Discussion in 'Windows, Linux & Others on the Mac' started by danielplainview, Apr 26, 2013.

  1. danielplainview macrumors newbie

    Apr 16, 2013
    I've heard that SSDs do not function as fast in bootcamp Windows 7 compared to running in Mac OS X. Is this still true?

  2. joec1101 macrumors 6502a

    Jun 29, 2010
    So Cal, USA
    You've heard wrong. This was never true. :confused:

    Windows 7 runs lightning fast in bootcamp, *especially* with an SSD.
  3. danielplainview thread starter macrumors newbie

    Apr 16, 2013
    hmm it was just that I heard SSDs did not run in AHCI mode (like they do in OS X) and thus the read and write speeds are slower.
  4. iMacDragon macrumors 68000


    Oct 18, 2008
    This used to be the case, but from 2011 models onwards I believe they now operate in AHCI.

    Certainly 2012 RMBP does. I can't recall for sure if my 2011 model did, but I think it did.
  5. MJL macrumors 6502a

    Jun 25, 2011
    Mac mini 2010 server and Mac mini 2011: Intel X25M-G2 and pulled Toshiba SSD from a Macbook Pro (2011) run just as fast in non-AHCI as in AHCI.

    Samsung 830: A big difference between AHCI and non-AHCI.

    In order to run in AHCI you have to do some juggling in Terminal and make some changes in the windows registry.

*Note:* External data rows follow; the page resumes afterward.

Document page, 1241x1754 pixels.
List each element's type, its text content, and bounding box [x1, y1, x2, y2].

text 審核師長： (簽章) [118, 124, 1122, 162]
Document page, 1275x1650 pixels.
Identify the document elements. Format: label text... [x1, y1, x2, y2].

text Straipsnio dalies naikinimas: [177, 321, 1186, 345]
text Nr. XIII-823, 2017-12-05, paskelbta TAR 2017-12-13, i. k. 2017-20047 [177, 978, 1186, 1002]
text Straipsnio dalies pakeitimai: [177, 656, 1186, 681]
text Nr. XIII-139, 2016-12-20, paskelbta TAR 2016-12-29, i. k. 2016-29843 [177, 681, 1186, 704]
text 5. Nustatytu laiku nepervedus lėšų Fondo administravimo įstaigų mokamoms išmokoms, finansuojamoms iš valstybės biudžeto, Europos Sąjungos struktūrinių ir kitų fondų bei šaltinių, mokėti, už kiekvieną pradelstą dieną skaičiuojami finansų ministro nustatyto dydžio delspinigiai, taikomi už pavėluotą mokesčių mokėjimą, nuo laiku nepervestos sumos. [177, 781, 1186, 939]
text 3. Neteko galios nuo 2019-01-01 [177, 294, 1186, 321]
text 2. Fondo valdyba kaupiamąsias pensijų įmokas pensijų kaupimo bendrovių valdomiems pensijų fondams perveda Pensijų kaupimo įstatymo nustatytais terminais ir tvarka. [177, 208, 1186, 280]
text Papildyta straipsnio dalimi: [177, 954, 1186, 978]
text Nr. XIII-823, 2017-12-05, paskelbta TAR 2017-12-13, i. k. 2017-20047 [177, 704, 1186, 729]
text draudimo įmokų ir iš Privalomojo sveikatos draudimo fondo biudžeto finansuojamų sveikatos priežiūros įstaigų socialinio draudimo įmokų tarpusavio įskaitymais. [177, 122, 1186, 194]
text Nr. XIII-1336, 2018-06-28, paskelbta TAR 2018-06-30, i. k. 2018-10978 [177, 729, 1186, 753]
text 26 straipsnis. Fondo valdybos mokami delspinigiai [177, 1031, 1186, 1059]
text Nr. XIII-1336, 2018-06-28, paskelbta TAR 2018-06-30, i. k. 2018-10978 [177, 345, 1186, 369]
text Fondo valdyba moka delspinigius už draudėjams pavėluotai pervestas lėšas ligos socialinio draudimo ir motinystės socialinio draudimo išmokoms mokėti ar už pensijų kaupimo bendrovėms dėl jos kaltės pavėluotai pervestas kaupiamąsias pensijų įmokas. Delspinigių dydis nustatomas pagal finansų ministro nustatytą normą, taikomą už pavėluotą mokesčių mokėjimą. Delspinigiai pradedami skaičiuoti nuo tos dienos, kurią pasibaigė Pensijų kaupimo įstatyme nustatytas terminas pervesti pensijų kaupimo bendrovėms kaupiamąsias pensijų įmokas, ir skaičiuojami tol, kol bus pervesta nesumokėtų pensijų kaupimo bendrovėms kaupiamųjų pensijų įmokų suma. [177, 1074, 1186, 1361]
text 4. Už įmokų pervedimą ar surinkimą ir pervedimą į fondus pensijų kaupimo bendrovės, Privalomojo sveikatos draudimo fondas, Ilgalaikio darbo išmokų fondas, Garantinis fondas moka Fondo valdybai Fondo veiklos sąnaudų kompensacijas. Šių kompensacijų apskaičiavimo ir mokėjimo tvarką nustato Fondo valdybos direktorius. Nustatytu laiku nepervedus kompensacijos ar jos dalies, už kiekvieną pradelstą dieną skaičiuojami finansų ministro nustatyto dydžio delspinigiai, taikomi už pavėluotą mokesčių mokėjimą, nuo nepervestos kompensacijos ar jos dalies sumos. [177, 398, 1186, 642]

    The above is for Windows 7 - I do not know about Windows 8.
  6. monkeybagel macrumors 65816

    Jul 24, 2011
    United States
    Just as a reference point - the OEM 512GB SSD in my 2012 Mac Pro scores a 7.2 on the WEI in Windows 7 x64 Enterprise. Which is nowhere near where the SATA3 would get a 7.9, but it is still very fast. Machine is very fast and responsive, and TRIM is enabled automatically by Windows 7.
  7. MJL macrumors 6502a

    Jun 25, 2011
    7.9 with a 128Gb Samsung 830 on the base Mac mini 2011

    Attached Files:

  8. saturnotaku macrumors 68000

    Mar 4, 2013
    When Boot Camp 5.0 was released for 2011 models, the support software included updated logic board chipset drivers that installed in AHCI mode.